Note, 30 is not the number of instances, it will create 3600 instances. Setting it to 300 will create 360000 instances.

kevinba99 · February 16, 2022, 10:35pm

Thanks on the count, Didn’t notice the looping any the math of “NEGATIVE” so everything is doubled and times by the second row numbers.

Do you know what controls the “num” to draw at a time? I can’t locate this. I see on my machine it is doing at a range of 2,000 object at a time. Which is very low.

Can you control this? Increase the batch draw size.

When I do the 90 = 32,400 instance

kevinba99 · February 16, 2022, 11:06pm

Sorry, just noticed there is not limit, it was limited because of the random material usage.
If you do one material, it renders all of them at the same time.

300 = did a GPU call for 90,000+ geom.

The FPS was very poor, 3FPS.

But I see that on every frame there is so many looping through all the items, that take a hugs hit.

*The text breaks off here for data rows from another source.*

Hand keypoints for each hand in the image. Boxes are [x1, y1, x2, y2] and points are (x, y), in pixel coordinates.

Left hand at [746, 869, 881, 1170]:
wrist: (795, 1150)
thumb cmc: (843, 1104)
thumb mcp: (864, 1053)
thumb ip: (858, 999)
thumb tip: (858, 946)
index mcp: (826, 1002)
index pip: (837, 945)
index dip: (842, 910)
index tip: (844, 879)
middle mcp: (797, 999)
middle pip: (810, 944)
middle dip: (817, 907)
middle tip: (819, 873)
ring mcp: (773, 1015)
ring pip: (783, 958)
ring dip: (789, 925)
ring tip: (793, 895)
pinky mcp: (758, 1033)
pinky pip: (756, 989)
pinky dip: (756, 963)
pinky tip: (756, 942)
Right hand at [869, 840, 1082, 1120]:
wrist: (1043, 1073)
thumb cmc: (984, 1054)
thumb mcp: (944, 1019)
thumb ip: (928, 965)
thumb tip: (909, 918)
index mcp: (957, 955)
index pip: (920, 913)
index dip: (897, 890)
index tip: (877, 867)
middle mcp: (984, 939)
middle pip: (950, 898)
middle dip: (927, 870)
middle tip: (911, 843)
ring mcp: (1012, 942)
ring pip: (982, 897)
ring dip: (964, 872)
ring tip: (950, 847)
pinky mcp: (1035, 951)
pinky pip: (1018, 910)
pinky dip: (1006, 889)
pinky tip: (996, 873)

pspeed · February 17, 2022, 1:21am

One issue with having the scene graph do auto-instancing is that there will always be scene graph overhead. For a super-large number of objects, that’s going to be significant… especially if all of them are moving and stuff. It’s convenient but it comes with those “everything is duplicated and we still have to manage a million objects” limitations.

But the real instancing support is down in the Mesh and it’s pretty easy to construct a raw Mesh that works with JME’s materials and uses instancing. Then it’s always just one object in the scene graph and you just have to edit the transform buffers yourself. A trade off between performance and simpler code. Though for me, I’ve never found the raw buffer updates to be particular onerous.

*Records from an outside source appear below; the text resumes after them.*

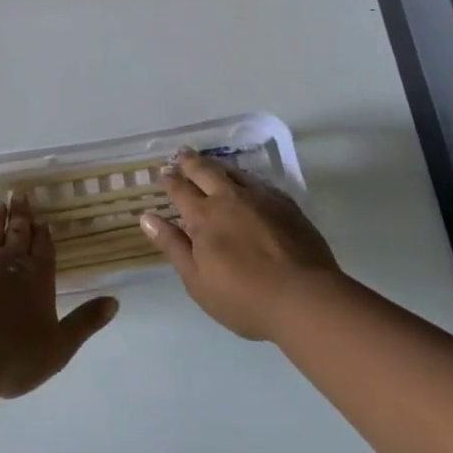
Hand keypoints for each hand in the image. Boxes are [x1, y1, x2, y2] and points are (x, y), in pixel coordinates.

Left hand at [0, 198, 117, 398]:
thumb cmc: (14, 356)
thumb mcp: (59, 347)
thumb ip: (85, 322)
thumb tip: (115, 302)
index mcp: (37, 278)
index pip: (44, 249)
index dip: (43, 234)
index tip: (41, 220)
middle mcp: (10, 261)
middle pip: (18, 233)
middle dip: (21, 216)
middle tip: (19, 196)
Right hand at [142, 149, 344, 340]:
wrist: (304, 298)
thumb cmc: (243, 298)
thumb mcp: (197, 280)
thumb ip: (173, 245)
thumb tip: (147, 217)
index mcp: (203, 216)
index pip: (181, 190)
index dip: (170, 180)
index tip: (164, 171)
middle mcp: (229, 198)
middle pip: (205, 171)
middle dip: (190, 162)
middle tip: (182, 153)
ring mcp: (260, 198)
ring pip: (233, 172)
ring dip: (217, 165)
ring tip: (210, 163)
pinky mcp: (286, 205)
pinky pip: (259, 182)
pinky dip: (245, 177)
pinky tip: (247, 182)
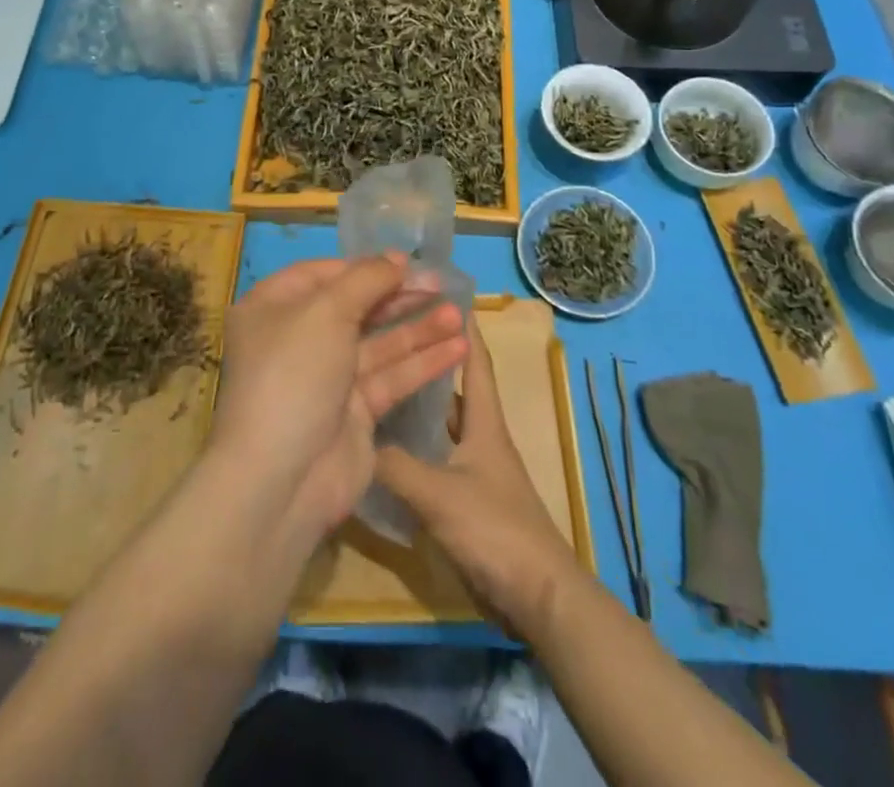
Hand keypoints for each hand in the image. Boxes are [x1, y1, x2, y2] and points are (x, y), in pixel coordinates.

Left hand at [208, 256, 467, 542]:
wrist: (282, 480)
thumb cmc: (294, 374)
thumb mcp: (326, 311)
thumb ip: (366, 279)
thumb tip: (395, 259)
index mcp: (275, 308)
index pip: (323, 274)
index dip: (364, 267)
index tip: (406, 262)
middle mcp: (299, 339)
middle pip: (356, 307)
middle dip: (399, 296)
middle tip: (442, 285)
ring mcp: (328, 378)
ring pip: (379, 344)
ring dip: (419, 328)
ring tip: (459, 314)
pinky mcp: (354, 413)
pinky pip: (391, 377)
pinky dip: (422, 363)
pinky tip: (458, 348)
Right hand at [375, 316, 582, 640]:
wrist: (537, 599)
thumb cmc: (496, 531)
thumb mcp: (439, 494)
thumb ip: (395, 466)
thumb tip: (355, 438)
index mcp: (485, 423)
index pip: (476, 361)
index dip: (464, 326)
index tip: (441, 294)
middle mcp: (481, 438)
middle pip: (455, 390)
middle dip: (429, 360)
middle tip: (390, 337)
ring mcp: (475, 470)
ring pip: (442, 426)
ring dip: (418, 406)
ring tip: (380, 383)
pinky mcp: (467, 500)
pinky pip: (435, 460)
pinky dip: (414, 449)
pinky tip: (385, 450)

Ali_RS · February 17, 2022, 4:35am

One thing I noticed in the TestInstanceNode, is that if the objects do not move then fps goes up. In my case from 170 fps (when objects are moving) to 230 fps (when objects are not moving). I can not explain why?

kevinba99 · February 17, 2022, 5:14am

Thanks, I found Shaderblow using an example of instancing and drawing over 90k items with 200+ fps.

I’m going to use that technique that for my particle emitter for my Rain/Snow.

Thanks for helping. This is basically like what I was doing in my old engine.

Ali_RS · February 17, 2022, 5:24am

Can you share the link to that example?

kevinba99 · February 17, 2022, 5:26am

Sure no problem.

He is doing is own instancing, that is outside of JME architecture. He just builds his own vertex buffers and then updates the vertex data on simpleupdate. Then uses a simple shader to draw them.

kevinba99 · February 17, 2022, 5:42am

This is with 80k instances, doing a simple update to move the rain drops to the ground and then reposition them to the top again to simulate rain.

Still gettings 500+ fps on this. This is a SIMPLE QUAD using a sprite sheet, so I altered the text coords.